In cases of political, ethnic and religious or military situations, sincerely they won't follow up on such notices.Since the June 28 coup, the Public Prosecutor, Luis Rubi, has been issuing arrest warrant after arrest warrant, and the Interpol office in Honduras has been dutifully forwarding red notice requests, as Interpol refers to these arrest orders, on to Interpol headquarters in France, where nothing happened. Scans of the Interpol red notice request form for Manuel Zelaya were among the documents circulating in my email shortly after the coup.
On July 3, 2009, Interpol issued a statement denying it had received any red notice requests for President Manuel Zelaya Rosales. In the press release it clarified that international law prevents it from issuing a red notice on any President, Head of State or Government unless the notice was requested by an international tribunal.
Then on July 7, Interpol told the press,
The charges against President Zelaya of misuse of authority, usurpation of public functions, offences against the system of government, and treason were assessed as being of a political nature with no ordinary-law crime element.
On February 5, Cerrato, who many of you will remember as spokesperson for the National Police in the de facto regime of Micheletti, told El Heraldo that the Secretary General of Interpol had commissioned a legal study of the red notices against Zelaya and former members of his administration when the first one came in shortly after the coup.
Well, word has finally filtered back to Honduras and Cerrato is informing the Public Minister, and the press, that Interpol will not be pursuing these red notices because they are of a political nature, and Interpol will not pursue them.
Ironically this comes days after the Interpol head in Honduras was reported to have said to a reporter that he didn't understand why Interpol Headquarters in France was ignoring the international arrest warrants for Zelaya and his ministers coming from his office.
So, La Tribuna reported today what the rest of the world knew last July, that Interpol was not going to pursue Honduras's red notice requests against Zelaya or former members of his administration because they were recognizably nothing more than political persecution.
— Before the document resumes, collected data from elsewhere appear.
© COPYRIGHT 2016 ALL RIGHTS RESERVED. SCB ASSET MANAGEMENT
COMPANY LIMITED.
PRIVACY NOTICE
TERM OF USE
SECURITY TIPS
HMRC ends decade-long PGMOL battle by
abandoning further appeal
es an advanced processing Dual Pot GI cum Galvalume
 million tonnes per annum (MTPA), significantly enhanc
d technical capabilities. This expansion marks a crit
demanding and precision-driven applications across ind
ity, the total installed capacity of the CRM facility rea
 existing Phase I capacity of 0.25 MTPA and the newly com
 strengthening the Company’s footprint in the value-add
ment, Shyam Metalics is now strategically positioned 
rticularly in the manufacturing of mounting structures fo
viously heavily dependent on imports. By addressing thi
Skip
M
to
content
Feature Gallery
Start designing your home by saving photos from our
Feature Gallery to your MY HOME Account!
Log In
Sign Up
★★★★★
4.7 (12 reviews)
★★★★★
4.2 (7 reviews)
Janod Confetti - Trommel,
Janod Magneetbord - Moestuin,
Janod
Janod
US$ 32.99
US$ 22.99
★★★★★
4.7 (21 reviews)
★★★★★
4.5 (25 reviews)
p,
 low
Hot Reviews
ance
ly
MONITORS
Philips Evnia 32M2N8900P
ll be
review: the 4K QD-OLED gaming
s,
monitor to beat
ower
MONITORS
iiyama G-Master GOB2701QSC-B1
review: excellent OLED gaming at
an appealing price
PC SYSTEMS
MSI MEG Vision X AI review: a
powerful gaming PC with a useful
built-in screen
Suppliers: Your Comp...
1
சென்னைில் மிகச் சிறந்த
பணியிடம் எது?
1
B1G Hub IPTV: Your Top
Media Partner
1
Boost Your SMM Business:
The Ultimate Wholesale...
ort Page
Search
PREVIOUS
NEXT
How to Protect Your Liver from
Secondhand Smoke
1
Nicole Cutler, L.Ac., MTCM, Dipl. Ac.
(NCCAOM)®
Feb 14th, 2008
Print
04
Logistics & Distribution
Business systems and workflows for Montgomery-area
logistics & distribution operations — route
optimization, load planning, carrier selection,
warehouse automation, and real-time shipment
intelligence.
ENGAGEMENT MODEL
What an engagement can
And it bears underlining that for all the talk of the Lobo Sosa administration being a change from the de facto regime of Roberto Micheletti, Lobo Sosa did not end the emission of warrants against Zelaya government officials. The same Public Prosecutor remains in power; many other members of the Micheletti regime, like Orlin Cerrato, continue to occupy positions of influence in the government or civil society. The coup is still the present, not the past.